-
You have access to OpenShift Web Console URL. Ask your workshop coordinator for URL if you don’t have one.
-
You have credentials to login. Ask your workshop coordinator for credentials to log onto the OpenShift cluster
Below are common application troubleshooting techniques to use while developing an application.
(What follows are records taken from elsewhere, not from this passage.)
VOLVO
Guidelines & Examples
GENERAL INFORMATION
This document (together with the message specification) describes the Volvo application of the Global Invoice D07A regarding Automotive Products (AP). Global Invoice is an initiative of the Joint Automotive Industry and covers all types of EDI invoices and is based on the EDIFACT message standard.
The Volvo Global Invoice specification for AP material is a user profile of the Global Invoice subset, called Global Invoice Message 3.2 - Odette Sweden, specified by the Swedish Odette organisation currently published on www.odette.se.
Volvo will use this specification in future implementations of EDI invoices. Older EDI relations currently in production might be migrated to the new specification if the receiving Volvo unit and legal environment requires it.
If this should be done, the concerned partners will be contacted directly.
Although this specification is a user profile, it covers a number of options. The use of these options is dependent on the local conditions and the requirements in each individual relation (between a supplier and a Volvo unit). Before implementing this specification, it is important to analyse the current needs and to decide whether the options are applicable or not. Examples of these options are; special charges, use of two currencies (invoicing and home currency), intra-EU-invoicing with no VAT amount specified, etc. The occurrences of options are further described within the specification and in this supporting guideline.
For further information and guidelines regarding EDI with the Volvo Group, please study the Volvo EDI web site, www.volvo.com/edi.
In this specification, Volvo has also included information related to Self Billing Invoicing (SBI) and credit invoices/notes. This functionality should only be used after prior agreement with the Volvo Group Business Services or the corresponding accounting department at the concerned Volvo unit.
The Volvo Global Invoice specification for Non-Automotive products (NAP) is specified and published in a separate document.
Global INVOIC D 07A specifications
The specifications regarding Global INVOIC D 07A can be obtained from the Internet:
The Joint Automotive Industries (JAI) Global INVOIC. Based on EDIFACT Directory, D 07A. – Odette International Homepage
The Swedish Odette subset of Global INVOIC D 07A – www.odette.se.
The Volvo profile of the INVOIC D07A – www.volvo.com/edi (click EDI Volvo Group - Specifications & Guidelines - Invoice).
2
We will perform different exercises to see how to resolve different issues that may come up while developing your application.
-
Login to OpenShift
-
Create new project
$ oc new-project troubleshooting-apps-userXX
Note
|
Change userXX to your username provided by your workshop coordinator. |
-
Image tags is incorrect
-
Images doesn’t exist (or is in a different registry)
-
Kubernetes doesn’t have permissions to pull that image
Create image that fails pull
$ oc run fail --generator=run-pod/v1 --image=tcij1013/dne:v1.0.0
Check the status of the image
oc get pods
NAME READY STATUS RESTARTS AGE
fail 0/1 ErrImagePull 0 60s
Inspect the pod
$ oc describe pod fail
As we can see the pod failed because it could not pull down the image.
Containers:
fail:
Container ID:
Image: tcij1013/dne:v1.0.0
Image ID:
Port: <none>
Host Port: <none>
State: Waiting
Reason: ImagePullBackOff
Ready: False
Restart Count: 0
Limits:
cpu: 500m
memory: 1536Mi
Requests:
cpu: 50m
memory: 256Mi
Delete the failing pod
$ oc delete pod fail
Create a new app called crashing-app
$ oc new-app tcij1013/crashing-app:latest
View pods status to see that the container is in a CrashLoopBackOff
$ oc get pods
NAME READY STATUS RESTARTS AGE
crashing-app-1-deploy 0/1 Completed 0 35s
crashing-app-1-rsrl2 0/1 CrashLoopBackOff 1 27s
Review the pod status by running the oc describe command as seen below and look for the Reason under the State property.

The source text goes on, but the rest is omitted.